On Mon, Nov 23, 2009 at 1:49 PM, Martin Akerman <
make...@gmail.com> wrote:
> When I say on-demand, I mean agencies will be publishing as many times
> as they are queried. A simple php, perl, java or ruby script can
> create the text files and zip them on-demand so that a package is
> fresh and hot off the press every time google or anybody fetches the
> files. I don't know of any agencies doing that at the moment but maybe
> somebody else here does.
>
in that sense of on-demand, gtfs-data-exchange does md5 checks on the
zip files when retrieved to ensure uniqueness, but it will probably do
md5's on the contained files in the future. ie: you can't currently
re-upload the same file multiple times. (also as far as on-demand
publishing goes, it (to me) almost indicates an even stronger need for
a developer to know when the underlying data changes; do i refresh my
system every month, day, hour, minute? )
> Just to illustrate, I created an export tool for a different purpose
> in 2006 that shows a file generated on-demand.
>
http://floridatransitindicators.org/detail.php?chart=5a -> Use "XML
> Data" and "Most Recent Excel Data" to see "XML-RPC" and "CSV
> on-demand" in action.
> It is only a little out of date because it has not been updated but I
> think it illustrates what I'm getting at.
>
> If what you are suggesting is a historical index, I'm for it. However,
> I'd be sure to get permission from the agencies you index.

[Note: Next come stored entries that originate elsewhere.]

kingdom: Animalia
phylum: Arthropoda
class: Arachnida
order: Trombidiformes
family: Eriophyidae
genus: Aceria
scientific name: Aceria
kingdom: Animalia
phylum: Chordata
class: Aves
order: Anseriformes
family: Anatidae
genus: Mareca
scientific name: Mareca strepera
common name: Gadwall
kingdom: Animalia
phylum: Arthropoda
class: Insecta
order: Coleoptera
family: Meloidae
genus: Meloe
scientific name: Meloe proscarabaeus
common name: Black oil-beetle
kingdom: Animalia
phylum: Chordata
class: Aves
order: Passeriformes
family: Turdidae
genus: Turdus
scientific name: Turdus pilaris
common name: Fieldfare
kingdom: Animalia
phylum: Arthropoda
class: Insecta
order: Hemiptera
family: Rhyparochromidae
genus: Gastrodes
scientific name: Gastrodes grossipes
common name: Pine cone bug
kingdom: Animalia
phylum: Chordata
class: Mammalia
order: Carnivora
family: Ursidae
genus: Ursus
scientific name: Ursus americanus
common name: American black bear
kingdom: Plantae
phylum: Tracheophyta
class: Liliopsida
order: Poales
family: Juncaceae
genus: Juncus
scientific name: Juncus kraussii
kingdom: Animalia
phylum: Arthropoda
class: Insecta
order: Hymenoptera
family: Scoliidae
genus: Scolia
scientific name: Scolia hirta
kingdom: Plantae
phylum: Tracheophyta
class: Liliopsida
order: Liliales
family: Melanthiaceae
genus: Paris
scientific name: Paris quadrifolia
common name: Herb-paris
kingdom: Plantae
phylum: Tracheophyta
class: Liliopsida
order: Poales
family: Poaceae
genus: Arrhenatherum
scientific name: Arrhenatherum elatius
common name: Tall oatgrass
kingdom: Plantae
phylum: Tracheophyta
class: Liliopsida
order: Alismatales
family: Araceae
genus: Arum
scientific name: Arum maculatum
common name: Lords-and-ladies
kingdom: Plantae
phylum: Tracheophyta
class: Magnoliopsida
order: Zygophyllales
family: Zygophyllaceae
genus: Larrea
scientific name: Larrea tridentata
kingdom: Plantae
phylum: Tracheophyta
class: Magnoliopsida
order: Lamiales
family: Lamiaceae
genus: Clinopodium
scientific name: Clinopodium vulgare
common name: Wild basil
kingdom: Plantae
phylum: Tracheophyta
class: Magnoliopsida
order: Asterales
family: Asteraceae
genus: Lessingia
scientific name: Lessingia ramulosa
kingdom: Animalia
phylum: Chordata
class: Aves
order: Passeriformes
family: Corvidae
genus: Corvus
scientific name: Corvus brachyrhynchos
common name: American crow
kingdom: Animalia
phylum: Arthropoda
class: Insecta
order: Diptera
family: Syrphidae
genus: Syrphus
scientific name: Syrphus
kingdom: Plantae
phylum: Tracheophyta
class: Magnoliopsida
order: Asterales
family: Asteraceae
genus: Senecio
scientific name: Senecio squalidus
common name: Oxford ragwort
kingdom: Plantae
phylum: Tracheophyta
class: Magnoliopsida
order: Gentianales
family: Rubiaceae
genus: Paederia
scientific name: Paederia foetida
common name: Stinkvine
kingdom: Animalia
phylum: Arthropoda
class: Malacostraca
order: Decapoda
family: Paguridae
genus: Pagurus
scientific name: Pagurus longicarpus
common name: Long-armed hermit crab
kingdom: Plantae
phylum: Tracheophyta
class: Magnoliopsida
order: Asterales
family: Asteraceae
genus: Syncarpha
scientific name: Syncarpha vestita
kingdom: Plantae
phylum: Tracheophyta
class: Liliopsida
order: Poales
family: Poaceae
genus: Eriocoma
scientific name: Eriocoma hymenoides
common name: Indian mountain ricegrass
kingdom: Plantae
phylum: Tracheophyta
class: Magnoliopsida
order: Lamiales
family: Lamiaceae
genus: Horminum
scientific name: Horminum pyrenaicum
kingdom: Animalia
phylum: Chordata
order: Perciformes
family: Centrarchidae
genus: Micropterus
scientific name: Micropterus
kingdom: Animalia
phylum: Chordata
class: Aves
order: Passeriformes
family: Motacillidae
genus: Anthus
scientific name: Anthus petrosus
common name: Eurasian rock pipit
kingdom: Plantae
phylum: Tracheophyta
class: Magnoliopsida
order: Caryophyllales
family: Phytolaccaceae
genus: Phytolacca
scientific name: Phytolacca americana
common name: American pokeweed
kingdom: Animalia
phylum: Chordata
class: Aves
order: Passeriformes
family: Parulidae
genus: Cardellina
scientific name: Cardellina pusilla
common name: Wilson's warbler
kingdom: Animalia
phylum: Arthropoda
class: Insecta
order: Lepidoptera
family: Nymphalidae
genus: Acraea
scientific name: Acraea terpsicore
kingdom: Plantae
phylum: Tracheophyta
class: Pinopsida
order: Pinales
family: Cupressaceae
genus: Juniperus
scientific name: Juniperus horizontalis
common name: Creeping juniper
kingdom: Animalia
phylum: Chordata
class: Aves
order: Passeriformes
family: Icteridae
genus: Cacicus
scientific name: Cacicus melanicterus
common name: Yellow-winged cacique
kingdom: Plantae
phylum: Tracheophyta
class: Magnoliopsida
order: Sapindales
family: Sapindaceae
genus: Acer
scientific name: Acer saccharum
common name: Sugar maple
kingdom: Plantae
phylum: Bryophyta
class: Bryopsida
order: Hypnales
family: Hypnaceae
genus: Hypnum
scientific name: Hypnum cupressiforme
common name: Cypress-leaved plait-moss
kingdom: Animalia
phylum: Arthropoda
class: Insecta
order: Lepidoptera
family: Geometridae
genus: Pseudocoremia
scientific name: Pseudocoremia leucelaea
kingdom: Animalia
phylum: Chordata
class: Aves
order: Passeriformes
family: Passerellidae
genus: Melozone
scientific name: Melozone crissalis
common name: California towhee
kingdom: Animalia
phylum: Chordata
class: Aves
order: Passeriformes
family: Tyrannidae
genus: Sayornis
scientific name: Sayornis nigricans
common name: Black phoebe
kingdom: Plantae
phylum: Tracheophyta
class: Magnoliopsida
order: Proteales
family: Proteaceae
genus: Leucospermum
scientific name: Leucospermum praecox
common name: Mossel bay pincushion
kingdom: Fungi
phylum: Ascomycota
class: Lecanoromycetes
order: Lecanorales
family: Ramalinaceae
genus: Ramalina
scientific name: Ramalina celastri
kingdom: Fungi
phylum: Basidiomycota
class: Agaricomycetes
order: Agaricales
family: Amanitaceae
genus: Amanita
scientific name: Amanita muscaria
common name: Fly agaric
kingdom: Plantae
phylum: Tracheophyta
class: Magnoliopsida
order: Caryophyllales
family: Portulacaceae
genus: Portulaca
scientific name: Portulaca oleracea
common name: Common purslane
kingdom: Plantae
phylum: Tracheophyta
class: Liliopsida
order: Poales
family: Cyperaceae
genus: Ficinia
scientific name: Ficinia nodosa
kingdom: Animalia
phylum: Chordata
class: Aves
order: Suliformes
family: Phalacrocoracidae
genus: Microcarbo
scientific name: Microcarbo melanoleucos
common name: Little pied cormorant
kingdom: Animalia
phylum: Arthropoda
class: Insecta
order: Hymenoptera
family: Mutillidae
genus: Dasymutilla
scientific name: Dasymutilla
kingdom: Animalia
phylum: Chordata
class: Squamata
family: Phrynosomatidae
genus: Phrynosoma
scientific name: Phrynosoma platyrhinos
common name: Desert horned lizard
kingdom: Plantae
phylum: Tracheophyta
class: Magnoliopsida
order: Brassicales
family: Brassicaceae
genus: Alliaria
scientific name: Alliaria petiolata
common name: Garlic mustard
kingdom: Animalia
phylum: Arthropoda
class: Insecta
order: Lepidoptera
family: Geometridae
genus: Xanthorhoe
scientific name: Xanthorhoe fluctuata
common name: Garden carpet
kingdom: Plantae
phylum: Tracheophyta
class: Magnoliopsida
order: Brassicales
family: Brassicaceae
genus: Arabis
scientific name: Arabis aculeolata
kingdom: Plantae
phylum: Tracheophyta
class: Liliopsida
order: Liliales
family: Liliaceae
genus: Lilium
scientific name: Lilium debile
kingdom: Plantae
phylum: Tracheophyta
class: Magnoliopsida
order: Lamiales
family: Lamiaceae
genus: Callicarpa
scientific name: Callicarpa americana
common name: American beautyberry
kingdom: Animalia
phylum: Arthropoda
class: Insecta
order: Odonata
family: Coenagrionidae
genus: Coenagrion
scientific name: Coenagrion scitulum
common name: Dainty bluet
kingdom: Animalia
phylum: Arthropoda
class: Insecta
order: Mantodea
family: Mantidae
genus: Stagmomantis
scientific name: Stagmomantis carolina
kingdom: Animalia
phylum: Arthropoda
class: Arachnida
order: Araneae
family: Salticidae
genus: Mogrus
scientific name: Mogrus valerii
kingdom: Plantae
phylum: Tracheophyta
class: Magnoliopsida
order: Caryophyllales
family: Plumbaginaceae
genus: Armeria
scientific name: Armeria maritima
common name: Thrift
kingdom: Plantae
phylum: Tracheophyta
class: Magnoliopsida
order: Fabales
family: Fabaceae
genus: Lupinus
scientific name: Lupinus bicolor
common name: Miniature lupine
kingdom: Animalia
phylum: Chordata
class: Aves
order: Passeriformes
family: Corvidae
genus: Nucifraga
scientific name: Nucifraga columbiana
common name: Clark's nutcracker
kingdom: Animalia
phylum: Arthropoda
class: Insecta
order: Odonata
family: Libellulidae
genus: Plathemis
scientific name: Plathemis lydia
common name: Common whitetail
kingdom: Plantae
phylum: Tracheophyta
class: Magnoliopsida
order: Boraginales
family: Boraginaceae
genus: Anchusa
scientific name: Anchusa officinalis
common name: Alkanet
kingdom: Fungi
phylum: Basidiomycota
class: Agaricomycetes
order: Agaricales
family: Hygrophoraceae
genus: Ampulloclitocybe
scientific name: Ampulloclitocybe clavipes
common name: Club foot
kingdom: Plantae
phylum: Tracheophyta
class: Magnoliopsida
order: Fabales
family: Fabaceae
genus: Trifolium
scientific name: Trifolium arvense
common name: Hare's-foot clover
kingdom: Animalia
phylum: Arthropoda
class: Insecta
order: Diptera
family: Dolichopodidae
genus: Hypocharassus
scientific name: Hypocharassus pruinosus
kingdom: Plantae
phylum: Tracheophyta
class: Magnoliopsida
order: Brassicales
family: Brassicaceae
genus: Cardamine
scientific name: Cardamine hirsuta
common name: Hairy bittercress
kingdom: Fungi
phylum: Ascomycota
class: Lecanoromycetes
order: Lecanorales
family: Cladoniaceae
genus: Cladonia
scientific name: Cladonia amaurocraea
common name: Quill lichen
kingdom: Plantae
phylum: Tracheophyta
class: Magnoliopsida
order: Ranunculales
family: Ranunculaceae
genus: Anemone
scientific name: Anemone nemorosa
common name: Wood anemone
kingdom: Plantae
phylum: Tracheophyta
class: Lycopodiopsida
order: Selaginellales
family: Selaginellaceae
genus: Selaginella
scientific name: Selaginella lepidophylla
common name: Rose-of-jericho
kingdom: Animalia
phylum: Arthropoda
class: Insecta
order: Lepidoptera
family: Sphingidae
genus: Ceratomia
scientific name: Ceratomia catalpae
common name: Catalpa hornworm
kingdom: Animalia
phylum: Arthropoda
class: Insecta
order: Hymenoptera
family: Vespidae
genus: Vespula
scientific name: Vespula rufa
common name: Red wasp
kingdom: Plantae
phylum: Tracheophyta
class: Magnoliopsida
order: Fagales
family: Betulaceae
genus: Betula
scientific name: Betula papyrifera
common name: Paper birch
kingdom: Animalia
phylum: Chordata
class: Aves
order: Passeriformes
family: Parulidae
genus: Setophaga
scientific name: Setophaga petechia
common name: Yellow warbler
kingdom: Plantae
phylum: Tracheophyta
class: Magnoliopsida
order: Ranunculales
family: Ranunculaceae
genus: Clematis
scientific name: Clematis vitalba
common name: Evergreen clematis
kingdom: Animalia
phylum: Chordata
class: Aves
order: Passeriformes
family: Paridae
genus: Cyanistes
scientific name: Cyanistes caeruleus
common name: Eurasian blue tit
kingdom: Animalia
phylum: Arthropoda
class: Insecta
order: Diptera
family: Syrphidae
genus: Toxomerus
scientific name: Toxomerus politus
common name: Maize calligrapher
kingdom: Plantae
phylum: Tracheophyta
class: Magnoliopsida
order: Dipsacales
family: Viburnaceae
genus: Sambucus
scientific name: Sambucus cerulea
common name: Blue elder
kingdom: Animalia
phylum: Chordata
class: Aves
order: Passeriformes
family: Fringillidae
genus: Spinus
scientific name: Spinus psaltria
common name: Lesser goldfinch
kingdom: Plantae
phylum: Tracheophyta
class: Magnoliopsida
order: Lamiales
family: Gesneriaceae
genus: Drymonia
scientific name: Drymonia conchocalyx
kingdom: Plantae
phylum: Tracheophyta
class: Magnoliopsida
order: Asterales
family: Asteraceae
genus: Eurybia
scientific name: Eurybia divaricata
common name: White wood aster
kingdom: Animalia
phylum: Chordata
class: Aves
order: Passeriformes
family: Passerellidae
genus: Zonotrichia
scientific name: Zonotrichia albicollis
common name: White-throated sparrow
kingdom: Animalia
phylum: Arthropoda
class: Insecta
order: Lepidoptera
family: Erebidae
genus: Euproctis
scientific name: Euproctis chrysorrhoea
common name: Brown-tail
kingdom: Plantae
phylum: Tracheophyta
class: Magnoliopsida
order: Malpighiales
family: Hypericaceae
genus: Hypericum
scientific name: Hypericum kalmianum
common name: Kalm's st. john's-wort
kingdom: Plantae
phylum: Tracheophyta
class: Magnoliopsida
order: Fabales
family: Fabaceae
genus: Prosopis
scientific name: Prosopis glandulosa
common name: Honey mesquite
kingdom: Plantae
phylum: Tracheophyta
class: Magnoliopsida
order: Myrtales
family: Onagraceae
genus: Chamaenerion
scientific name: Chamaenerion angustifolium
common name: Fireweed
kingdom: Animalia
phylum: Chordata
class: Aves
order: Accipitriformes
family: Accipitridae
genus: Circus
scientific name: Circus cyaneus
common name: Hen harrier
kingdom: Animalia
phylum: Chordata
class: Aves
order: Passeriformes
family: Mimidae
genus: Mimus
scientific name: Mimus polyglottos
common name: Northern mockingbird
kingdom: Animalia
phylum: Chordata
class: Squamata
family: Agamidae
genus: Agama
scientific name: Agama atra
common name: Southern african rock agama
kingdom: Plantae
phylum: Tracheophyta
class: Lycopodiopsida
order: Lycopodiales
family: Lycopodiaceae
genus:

> The indexing system you are speaking of would not hurt the publishing
> of new GTFS files and I can see the value to having an archive for
> historical information.
It's designed as both historical archival, and index of sources;
however, with regards to replacing the PublicFeeds page it's the index
of sources functionality that matters.
>
> Metrolink is a perfect example of an agency that may not want to be
> included in the index.
>
http://www.metrolinktrains.com/tripplanner/schedule_data.php
> They have some rules before the package can be downloaded. They also
> state "Keep your work up to date. Check this page frequently and note
> when schedules are updated. Please don't distribute the raw files: We
> want to avoid out-of-date versions of schedules and other information
> being circulated".
>
gtfs-data-exchange does check for updated files daily, in keeping with
the goal of solving the out-of-date schedule problem, and the 'check
frequently' request. However, metrolink is contradictory on the terms
around usage of those files, as the license that page points to
clearly says:
"... hereby grants you (Licensee) non-exclusive, limited and revocable
rights to use, reproduce, and redistribute SCRRA Data (Data)..."
which, of course, is the whole point of publishing schedule data to
developers in the first place; so it can be re-distributed and get
into the hands of riders.
> I like the web site you put together.
thanks
> I'd still like agencies to host their packages so to not interfere
> with the evolution of distribution of transit data.
me too; I want agencies to be directly involved in publishing data,
and i don't want gtfs-data-exchange to be a required middleman.
> The future is most likely in some form of XML-RPC variation hosted at
> the agency and not in large CSVs.
i doubt many small agencies will ever move beyond static schedule
files, but yes some larger agencies will be moving towards more
interactive api endpoints, especially with regards to realtime data;
but thats a different topic.